#### THE TASK:
Answer these questions using the passage on de facto relationships in Australia.
1. Which three things does the passage say a relationship does not need in order to create serious legal consequences?
2. When is de facto status often only tested?
3. Which firm does the passage name as having resources on related topics?
┌─ READING PASSAGE
Am I in a De Facto Relationship in Australia?

Am I in a de Facto Relationship in Australia?

There is often confusion about what it actually means to be in a de facto relationship in Australia. Many people are unsure when a relationship is legally considered de facto, what rights can follow from that status, and what can happen if the relationship breaks down.

That confusion matters. A relationship does not need a wedding, a ring or even a shared surname to create serious legal consequences. In the right circumstances, a de facto relationship can give rise to claims about property settlement, spousal maintenance, parenting arrangements, superannuation and, in some cases, estate entitlements. The difficulty is that unlike marriage, de facto status is not always obvious on the day it begins or ends. It is often only tested after separation, when the stakes are high.

Here, we answer the most common questions about being in a de facto relationship in Australia, including how the law defines it, how courts decide whether one existed, how to prove it, and what legal rights can flow from it. For readers wanting related guidance on separation and financial protection, Emerson Family Law also has resources on de facto property rights, financial agreements, divorce and separation, and de facto rights in Queensland.
└─
┌─ ENTRIES
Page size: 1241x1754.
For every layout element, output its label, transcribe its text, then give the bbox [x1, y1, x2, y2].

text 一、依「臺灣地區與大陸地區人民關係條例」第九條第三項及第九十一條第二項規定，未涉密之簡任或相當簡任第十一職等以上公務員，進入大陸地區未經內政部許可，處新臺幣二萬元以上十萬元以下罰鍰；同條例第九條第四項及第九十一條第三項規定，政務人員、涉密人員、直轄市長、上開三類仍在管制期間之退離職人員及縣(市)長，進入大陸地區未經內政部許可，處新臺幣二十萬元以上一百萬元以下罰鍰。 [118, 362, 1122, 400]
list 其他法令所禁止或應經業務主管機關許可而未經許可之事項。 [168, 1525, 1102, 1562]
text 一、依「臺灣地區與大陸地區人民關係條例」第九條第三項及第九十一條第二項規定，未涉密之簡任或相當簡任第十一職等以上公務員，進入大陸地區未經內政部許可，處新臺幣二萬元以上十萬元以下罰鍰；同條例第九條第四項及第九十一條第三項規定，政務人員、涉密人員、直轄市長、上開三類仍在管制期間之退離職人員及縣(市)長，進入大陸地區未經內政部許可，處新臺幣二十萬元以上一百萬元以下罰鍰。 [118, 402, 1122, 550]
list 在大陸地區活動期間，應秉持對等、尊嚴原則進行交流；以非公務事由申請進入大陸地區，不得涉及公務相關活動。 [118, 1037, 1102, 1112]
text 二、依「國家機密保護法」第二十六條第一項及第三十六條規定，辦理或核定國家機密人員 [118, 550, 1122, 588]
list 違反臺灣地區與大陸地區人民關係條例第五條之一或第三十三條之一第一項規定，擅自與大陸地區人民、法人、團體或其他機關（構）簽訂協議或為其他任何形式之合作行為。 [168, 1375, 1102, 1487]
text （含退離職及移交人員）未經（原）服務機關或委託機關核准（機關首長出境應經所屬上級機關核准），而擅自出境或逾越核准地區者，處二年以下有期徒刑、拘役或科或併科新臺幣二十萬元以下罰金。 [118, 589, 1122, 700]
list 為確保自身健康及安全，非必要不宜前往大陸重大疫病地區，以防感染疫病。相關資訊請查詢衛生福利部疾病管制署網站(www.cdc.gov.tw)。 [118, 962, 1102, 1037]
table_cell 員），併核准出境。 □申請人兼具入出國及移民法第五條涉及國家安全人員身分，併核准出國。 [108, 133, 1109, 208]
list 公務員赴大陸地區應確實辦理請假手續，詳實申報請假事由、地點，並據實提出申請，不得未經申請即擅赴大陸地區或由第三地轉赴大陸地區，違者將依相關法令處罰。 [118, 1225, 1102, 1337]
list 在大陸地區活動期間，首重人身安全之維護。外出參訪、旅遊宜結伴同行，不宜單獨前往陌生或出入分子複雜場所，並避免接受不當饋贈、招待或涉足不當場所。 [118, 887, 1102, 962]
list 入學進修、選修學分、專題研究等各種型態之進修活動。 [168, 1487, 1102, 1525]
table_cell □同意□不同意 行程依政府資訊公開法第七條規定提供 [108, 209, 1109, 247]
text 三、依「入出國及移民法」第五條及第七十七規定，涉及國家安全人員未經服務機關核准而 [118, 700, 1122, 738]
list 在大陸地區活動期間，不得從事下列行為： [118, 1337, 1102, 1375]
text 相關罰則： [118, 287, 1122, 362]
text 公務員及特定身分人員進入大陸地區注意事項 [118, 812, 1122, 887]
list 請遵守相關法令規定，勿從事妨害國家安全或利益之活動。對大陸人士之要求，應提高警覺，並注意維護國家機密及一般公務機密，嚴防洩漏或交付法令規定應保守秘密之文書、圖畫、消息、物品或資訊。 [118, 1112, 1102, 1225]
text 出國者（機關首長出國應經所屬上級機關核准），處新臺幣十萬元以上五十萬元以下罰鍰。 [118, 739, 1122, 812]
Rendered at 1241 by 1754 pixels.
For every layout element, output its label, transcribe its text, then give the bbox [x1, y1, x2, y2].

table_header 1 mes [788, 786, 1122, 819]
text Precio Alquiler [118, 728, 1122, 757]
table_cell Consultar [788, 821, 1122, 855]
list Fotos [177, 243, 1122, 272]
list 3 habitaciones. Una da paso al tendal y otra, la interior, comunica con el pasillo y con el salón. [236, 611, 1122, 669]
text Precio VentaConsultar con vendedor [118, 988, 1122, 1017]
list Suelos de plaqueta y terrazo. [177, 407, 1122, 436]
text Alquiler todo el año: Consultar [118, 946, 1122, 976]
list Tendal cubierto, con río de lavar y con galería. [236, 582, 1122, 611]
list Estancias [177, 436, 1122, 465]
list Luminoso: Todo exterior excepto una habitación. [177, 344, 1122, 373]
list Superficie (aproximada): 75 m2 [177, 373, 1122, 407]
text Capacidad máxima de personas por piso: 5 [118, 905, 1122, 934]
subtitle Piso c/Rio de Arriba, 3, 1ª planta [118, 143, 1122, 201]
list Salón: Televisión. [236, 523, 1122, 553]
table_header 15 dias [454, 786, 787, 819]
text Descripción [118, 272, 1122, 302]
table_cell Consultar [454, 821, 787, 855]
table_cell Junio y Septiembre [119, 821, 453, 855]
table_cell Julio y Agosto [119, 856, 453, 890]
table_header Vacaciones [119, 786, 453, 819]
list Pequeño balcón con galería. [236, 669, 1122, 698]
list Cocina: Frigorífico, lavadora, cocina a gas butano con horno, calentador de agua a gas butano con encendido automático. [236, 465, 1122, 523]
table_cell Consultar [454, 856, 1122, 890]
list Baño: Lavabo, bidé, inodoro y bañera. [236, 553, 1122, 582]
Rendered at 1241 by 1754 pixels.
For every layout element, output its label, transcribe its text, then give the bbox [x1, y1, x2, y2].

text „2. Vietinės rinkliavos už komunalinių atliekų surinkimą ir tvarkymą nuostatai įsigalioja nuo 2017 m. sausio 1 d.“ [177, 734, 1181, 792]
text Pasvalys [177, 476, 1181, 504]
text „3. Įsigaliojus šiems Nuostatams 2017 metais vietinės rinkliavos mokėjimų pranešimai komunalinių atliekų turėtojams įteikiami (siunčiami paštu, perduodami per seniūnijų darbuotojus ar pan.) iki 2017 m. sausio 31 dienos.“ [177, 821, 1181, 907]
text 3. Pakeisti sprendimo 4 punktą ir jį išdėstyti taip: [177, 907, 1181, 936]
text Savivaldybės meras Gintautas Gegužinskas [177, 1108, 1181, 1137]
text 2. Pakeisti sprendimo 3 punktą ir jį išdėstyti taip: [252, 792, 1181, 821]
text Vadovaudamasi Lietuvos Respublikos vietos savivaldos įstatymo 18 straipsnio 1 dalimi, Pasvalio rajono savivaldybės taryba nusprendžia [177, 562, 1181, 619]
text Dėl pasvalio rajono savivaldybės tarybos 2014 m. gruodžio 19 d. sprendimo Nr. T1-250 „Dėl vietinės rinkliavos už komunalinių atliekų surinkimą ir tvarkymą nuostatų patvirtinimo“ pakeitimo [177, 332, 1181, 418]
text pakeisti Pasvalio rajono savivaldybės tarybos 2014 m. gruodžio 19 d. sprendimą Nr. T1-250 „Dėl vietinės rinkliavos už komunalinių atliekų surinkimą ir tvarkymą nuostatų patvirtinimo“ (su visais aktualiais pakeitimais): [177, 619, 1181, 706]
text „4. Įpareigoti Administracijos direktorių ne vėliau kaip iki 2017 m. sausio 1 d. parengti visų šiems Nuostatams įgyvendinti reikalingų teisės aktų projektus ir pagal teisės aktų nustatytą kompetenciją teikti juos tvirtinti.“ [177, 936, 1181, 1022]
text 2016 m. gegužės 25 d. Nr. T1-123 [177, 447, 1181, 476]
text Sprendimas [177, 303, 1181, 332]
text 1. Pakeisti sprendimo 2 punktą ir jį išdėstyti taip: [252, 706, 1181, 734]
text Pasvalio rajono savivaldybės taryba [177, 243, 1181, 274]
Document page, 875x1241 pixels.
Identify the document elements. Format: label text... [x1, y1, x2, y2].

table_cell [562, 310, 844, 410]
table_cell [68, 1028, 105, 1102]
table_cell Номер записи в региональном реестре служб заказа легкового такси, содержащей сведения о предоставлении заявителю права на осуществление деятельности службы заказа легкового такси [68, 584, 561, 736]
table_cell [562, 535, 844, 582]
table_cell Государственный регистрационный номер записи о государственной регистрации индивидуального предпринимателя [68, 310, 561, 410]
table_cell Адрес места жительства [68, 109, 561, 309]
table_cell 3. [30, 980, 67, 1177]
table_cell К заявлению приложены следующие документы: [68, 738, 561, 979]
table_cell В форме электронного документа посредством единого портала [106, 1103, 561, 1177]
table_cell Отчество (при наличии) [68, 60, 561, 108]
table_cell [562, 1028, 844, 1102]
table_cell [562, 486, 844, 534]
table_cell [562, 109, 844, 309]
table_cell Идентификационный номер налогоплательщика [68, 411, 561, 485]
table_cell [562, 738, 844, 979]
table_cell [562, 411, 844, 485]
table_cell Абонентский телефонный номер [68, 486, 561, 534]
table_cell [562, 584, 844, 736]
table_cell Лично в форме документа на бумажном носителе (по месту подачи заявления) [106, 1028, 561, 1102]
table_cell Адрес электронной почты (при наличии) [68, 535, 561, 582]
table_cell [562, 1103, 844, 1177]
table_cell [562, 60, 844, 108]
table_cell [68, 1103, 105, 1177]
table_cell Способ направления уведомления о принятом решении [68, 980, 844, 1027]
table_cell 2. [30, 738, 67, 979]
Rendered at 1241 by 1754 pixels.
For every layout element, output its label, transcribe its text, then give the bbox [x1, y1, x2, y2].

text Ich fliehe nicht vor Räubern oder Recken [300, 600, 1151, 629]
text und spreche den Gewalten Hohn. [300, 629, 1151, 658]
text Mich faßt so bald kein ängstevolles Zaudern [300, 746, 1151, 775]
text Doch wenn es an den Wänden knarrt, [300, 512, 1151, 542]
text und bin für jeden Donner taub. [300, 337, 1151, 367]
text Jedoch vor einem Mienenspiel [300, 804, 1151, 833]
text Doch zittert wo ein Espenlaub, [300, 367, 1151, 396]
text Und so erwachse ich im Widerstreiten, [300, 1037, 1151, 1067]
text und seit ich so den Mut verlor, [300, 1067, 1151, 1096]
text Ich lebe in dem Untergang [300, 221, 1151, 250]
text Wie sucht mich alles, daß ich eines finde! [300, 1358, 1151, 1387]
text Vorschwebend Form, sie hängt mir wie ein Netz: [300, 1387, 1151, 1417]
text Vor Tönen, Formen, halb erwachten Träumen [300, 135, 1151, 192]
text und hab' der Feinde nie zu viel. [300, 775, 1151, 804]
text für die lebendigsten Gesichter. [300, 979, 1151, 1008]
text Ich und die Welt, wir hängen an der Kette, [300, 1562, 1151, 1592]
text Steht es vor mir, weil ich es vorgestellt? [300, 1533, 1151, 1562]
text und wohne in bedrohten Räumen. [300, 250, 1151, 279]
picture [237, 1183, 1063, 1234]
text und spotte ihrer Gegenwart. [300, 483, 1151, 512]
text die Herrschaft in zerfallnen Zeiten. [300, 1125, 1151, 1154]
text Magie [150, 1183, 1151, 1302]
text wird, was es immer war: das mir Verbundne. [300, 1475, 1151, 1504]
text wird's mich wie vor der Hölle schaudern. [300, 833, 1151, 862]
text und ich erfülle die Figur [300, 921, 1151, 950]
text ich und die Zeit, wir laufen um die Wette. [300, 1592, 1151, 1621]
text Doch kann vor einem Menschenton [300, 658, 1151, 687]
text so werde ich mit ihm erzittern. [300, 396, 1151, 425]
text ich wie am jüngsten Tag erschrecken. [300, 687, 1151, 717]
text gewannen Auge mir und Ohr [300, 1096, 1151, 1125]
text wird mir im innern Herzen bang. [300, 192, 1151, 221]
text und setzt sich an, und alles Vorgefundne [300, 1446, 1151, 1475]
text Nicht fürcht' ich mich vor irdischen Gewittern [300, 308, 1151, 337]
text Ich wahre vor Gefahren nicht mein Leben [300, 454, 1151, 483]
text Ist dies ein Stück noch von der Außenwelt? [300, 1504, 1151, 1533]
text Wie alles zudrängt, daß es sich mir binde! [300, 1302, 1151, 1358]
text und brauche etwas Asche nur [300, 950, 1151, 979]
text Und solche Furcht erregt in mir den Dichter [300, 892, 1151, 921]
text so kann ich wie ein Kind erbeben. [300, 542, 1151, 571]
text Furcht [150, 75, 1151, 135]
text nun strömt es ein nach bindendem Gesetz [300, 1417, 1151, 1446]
└─
#### REPLY:
1. A wedding, a ring, or a shared surname.
2. After separation, when the stakes are high.
3. Emerson Family Law.